A study of the charging characteristics of selected pharmaceutical dry powders: Applications to improve mixture formulation and fugitive dust control
This study aims to gain a better understanding of the pharmaceutical powder-charging processes by contact or friction (triboelectrification) and by unipolar ions. To study the first process, an instrument for measuring the capability of dry powders to develop electrostatic charge (chargeability) has been developed. A 0.5 cc volume of eleven excipients and five active ingredients pneumatically conveyed in a stainless steel pipe develops a charge that is measured as the slug of powder passes through an inductive, non-contact sensor ring located in a Faraday cage. Powder charge ranged from +131.2 mV/0.5cc to -598.3 mV/0.5cc. Following these single component tests, we study binary mixtures of spray dried lactose (95% w/w) with five compounds and different grades of two excipients. We found that the standard deviation of the binary mixture chargeability increased in direct relationship with its chargeability. This implies both that the chargeability of the mixture can be used as an indicator of the blend uniformity of the mixture, and that chargeability needs to be minimized in order to improve blend uniformity. To this effect, we found that compounds such as colloidal silicon dioxide (Cab-O-Sil®) can be used as mixture charge control agents. The second process studied was the charging of air-entrained particles (fugitive emissions) in order to enhance their particle number decay rate by unipolar ions generated by corona discharge. This portion of the study was completed using a control system called open-path precipitation at the source, in which the source of emissions and the source of ions are in the same space.

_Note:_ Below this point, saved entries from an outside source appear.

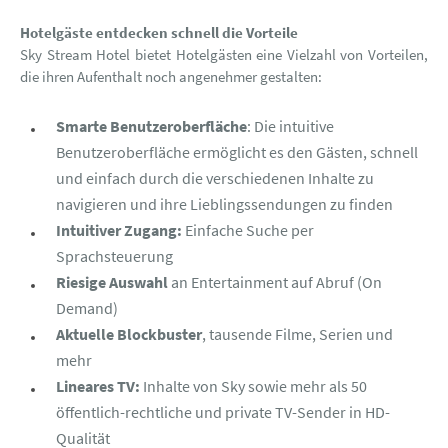
Hotelgäste entdecken schnell die Vorteile
Sky Stream Hotel bietet Hotelgästen eine Vielzahl von Vorteilen,
die ihren Aufenthalt noch angenehmer gestalten:
Smarte Benutzeroberfläche
: Die intuitive
Benutzeroberfläche ermöglicht es den Gästen, schnell
und einfach durch die verschiedenen Inhalte zu
navigieren und ihre Lieblingssendungen zu finden
Intuitiver Zugang:
Einfache Suche per
Sprachsteuerung
Riesige Auswahl
an Entertainment auf Abruf (On
Demand)
Aktuelle Blockbuster
, tausende Filme, Serien und
mehr
Lineares TV:
Inhalte von Sky sowie mehr als 50
öffentlich-rechtliche und private TV-Sender in HD-
Qualität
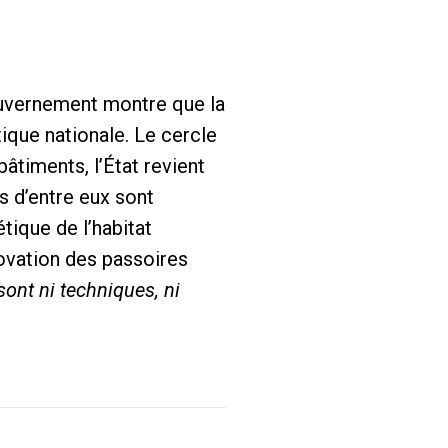
gouvernement montre que la
ique nationale. Le cercle
bâtiments, l’État revient
s d’entre eux sont
tique de l’habitat
ovation des passoires
sont ni techniques, ni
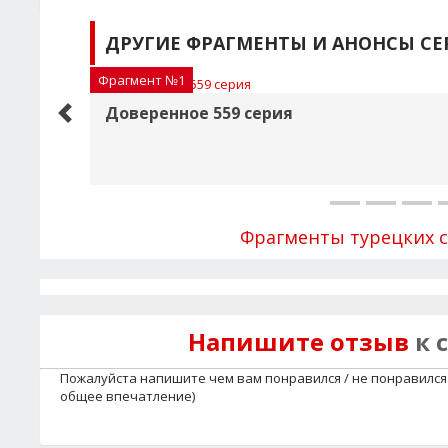
ДРУГИЕ ФРАГМЕНТЫ И АНОНСЫ СЕ
Фрагмент №1
Доверенное 559 серия
Фрагменты турецких 
Напишите отзыв
к 
Пожалуйста напишите чем вам понравился / не понравился 
общее впечатление)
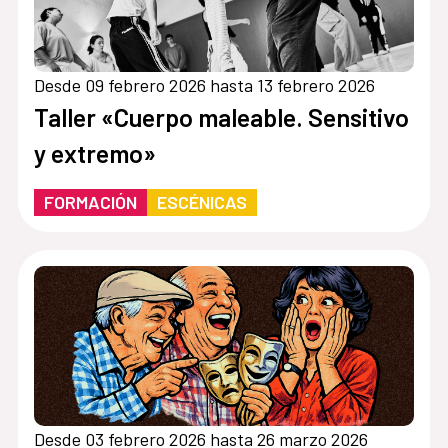
Desde 09 febrero 2026 hasta 13 febrero 2026
Taller «Cuerpo maleable. Sensitivo
y extremo»
FORMACIÓN
ESCÉNICAS
Desde 03 febrero 2026 hasta 26 marzo 2026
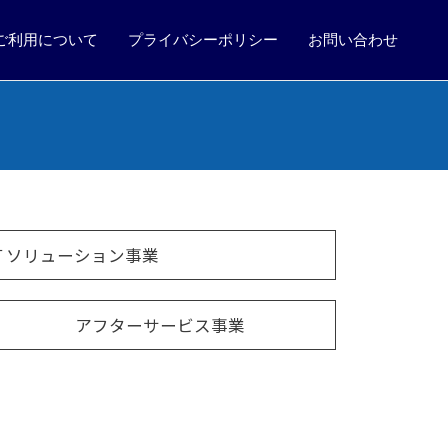
ご利用について
プライバシーポリシー
お問い合わせ
Ｔソリューション事業
アフターサービス事業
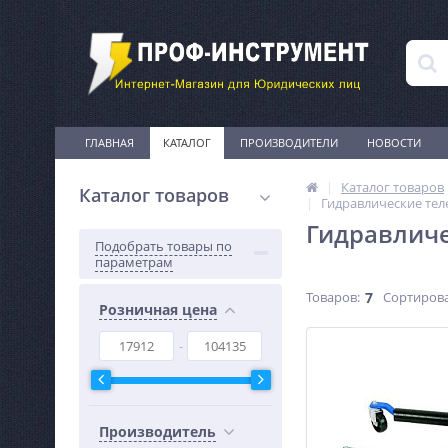
ГЛАВНАЯ
КАТАЛОГ
ПРОИЗВОДИТЕЛИ
НОВОСТИ
Каталог товаров
Каталог товаров
Гидравлические тел
Гидравличе
Подобрать товары по
параметрам
Товаров:
7
Сортирова
Розничная цена
Производитель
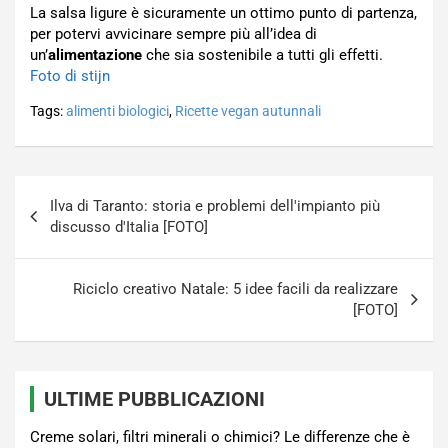
La salsa ligure è sicuramente un ottimo punto di partenza,
per potervi avvicinare sempre più all’idea di
un’
alimentazione
che sia sostenibile a tutti gli effetti.
Foto di stijn
Tags:
alimenti biologici
,
Ricette vegan autunnali
Navigazione
Ilva di Taranto: storia e problemi dell'impianto più
articoli
discusso d'Italia [FOTO]
Riciclo creativo Natale: 5 idee facili da realizzare
[FOTO]
ULTIME PUBBLICAZIONI
Creme solari, filtri minerali o chimici? Le differenze che è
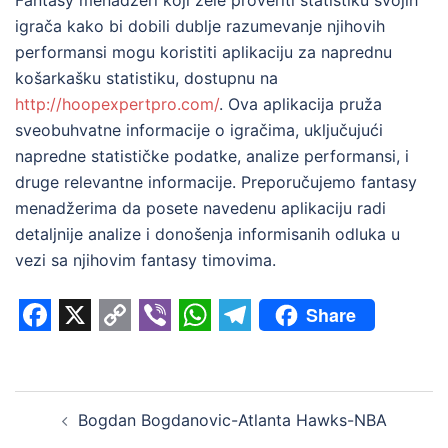
Fantasy menadžeri koji žele proveriti statistiku svojih
igrača kako bi dobili dublje razumevanje njihovih
performansi mogu koristiti aplikaciju za naprednu
košarkašku statistiku, dostupnu na
http://hoopexpertpro.com/
. Ova aplikacija pruža
sveobuhvatne informacije o igračima, uključujući
napredne statističke podatke, analize performansi, i
druge relevantne informacije. Preporučujemo fantasy
menadžerima da posete navedenu aplikaciju radi
detaljnije analize i donošenja informisanih odluka u
vezi sa njihovim fantasy timovima.
Share
Facebook
X
Copy
Viber
WhatsApp
Telegram
Link
Post
Bogdan Bogdanovic-Atlanta Hawks-NBA
navigation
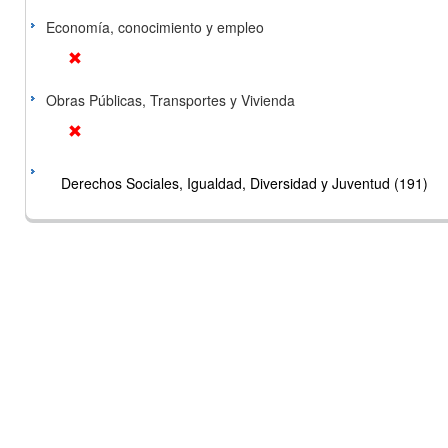
Economía, conocimiento y empleo
Obras Públicas, Transportes y Vivienda
Derechos Sociales, Igualdad, Diversidad y Juventud (191)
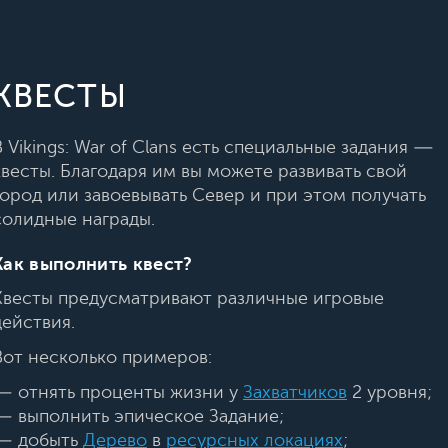
КВЕСТЫ
В Vikings: War of Clans есть специальные задания —
квесты. Благодаря им вы можете развивать свой
город или завоевывать Север и при этом получать
солидные награды.
Как выполнить квест?
Квесты предусматривают различные игровые
действия.
Вот несколько примеров:
— отнять проценты жизни у
Захватчиков
2 уровня;
— выполнить эпическое Задание;
— добыть
Дерево
в
ресурсных локациях
;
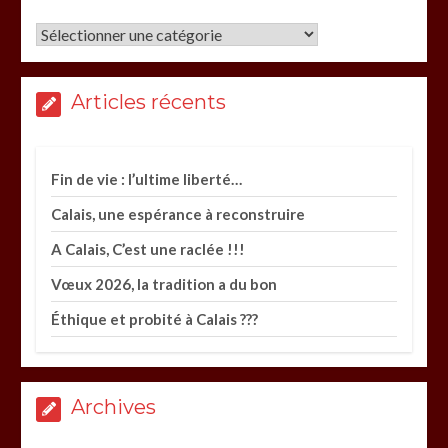
Catégories
Articles récents
Fin de vie : l’ultime liberté…
Calais, une espérance à reconstruire
A Calais, C’est une raclée !!!
Vœux 2026, la tradition a du bon
Éthique et probité à Calais ???
Archives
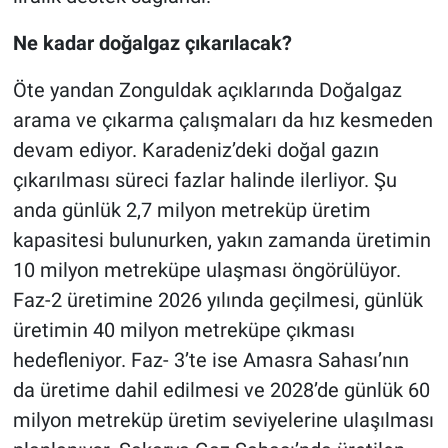
Ne kadar doğalgaz çıkarılacak?
Öte yandan Zonguldak açıklarında Doğalgaz
arama ve çıkarma çalışmaları da hız kesmeden
devam ediyor. Karadeniz’deki doğal gazın
çıkarılması süreci fazlar halinde ilerliyor. Şu
anda günlük 2,7 milyon metreküp üretim
kapasitesi bulunurken, yakın zamanda üretimin
10 milyon metreküpe ulaşması öngörülüyor.
Faz-2 üretimine 2026 yılında geçilmesi, günlük
üretimin 40 milyon metreküpe çıkması
hedefleniyor. Faz- 3’te ise Amasra Sahası’nın
da üretime dahil edilmesi ve 2028’de günlük 60
milyon metreküp üretim seviyelerine ulaşılması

An optical particle counter was used to monitor the particle concentration in six different size ranges (0.3 to >25 μm). A pilot study was followed by a larger scale study, where three compounds were tested in a conditioned 8.35 m3 room under zero-net-flow conditions, the average (n=3) percent reduction in the steady state for the total particle concentration was in the range of 20% to 43%. The repeatability of the protocol to conduct these tests in terms of the coefficient of variation presented an average value of 22.3% ± 19.5% (S.D.). This study verified that the open-path unipolar ion system has the potential to enhance the control at the source of pharmaceutical fugitive emissions. ^
Major Professor: Robert B. Jacko, Purdue University.